*What to do*:
Put every line of the records from the one containing "SEARCH SITE" down to and including the one containing "CP-Commerce" into a numbered list, omitting blank lines. Leave the pictures out of your answer.

*Provided data*:
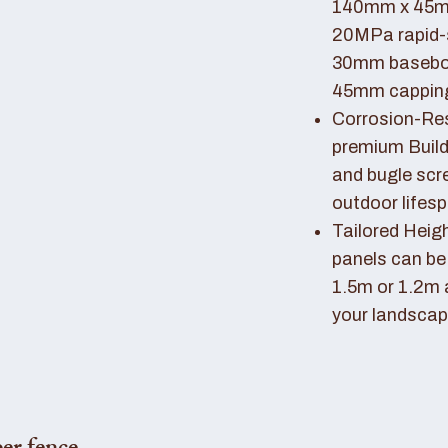
140mm x 45mm
20MPa rapid-
30mm basebo
45mm capping 
Corrosion-Resi
premium Buil
and bugle scr
outdoor lifes
Tailored Heigh
panels can be
1.5m or 1.2m 
your landscap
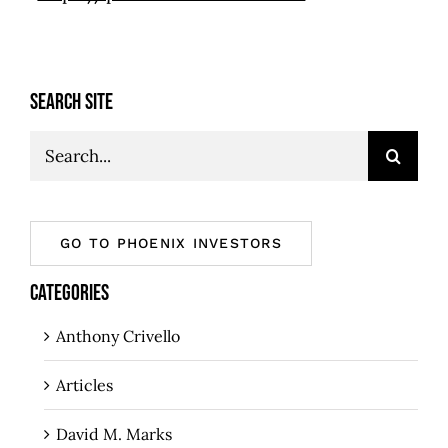
SEARCH SITE
Search
for:
GO TO PHOENIX INVESTORS
CATEGORIES
Anthony Crivello
Articles
David M. Marks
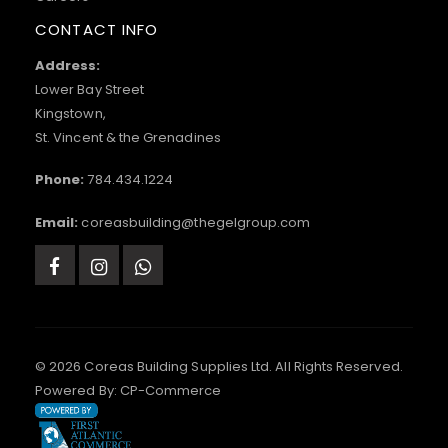
CONTACT INFO
Address:
Lower Bay Street
Kingstown,
St. Vincent & the Grenadines
Phone:
784.434.1224
Email:
coreasbuilding@thegelgroup.com
© 2026 Coreas Building Supplies Ltd. All Rights Reserved.
Powered By:
CP-Commerce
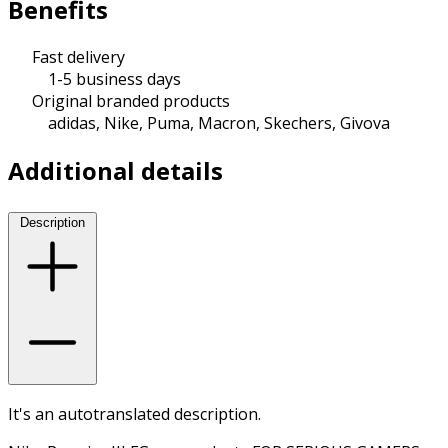
Benefits
Fast delivery
1-5 business days
Original branded products
adidas, Nike, Puma, Macron, Skechers, Givova
Additional details
Description
It's an autotranslated description.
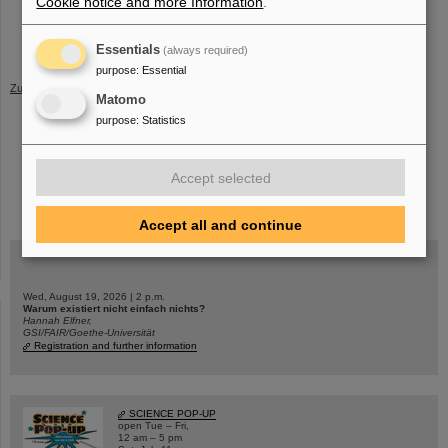
Cookie notice and more Information
.
Official website of Girls'Day (German)
Apprenticeship opportunities
and
internships
at GSI/FAIR
Essentials
(always required)
purpose
:
Essential
Zurück
Matomo
purpose
:
Statistics
Accept selected
instagram
linkedin
youtube
helmholtz.social
facebook
Accept all and continue
Wed, August 19, 2026 | 2 p.m.
Warum existiert nicht einfach nichts?
Hannah Elfner,
GSI/FAIR/Goethe-Universität
Registration and further information
SCIENCE POP-UP
open Tue – Fri,
12 am – 5 pm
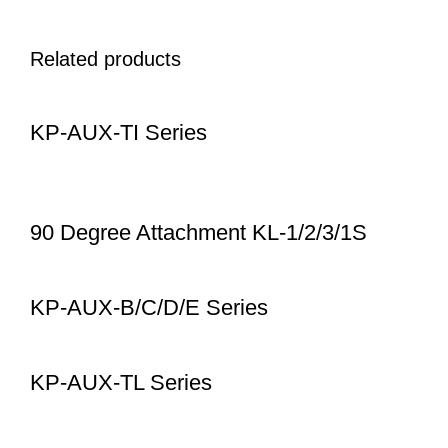
Related products
KP-AUX-TI Series
90 Degree Attachment KL-1/2/3/1S
KP-AUX-B/C/D/E Series
KP-AUX-TL Series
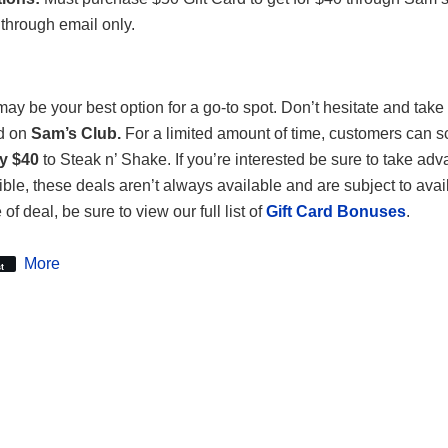
through email only.
ay be your best option for a go-to spot. Don’t hesitate and tak
nd on
Sam’s Club.
For a limited amount of time, customers can 
ly $40
to Steak n’ Shake. If you’re interested be sure to take adva
le, these deals aren’t always available and are subject to availab
 of deal, be sure to view our full list of
Gift Card Bonuses
.
More
t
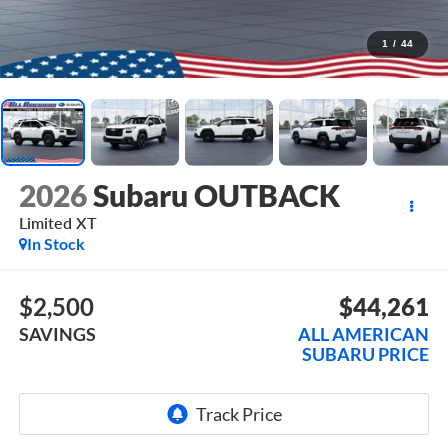
1
/
44
2026
Subaru OUTBACK
Limited XT
In Stock
$2,500
$44,261
SAVINGS
ALL AMERICAN
SUBARU PRICE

*Task output*:
1. SEARCH SITE
2. Search
3. for:
4. GO TO PHOENIX INVESTORS
5. CATEGORIES
6. Anthony Crivello
7. Articles
8. David M. Marks
9. CONTACT INFO
10. Address:
11. Lower Bay Street
12. Kingstown,
13. St. Vincent & the Grenadines
14. Phone:
15. 784.434.1224
16. Email:
17. coreasbuilding@thegelgroup.com
18. © 2026 Coreas Building Supplies Ltd. All Rights Reserved.
19. Powered By:
20. CP-Commerce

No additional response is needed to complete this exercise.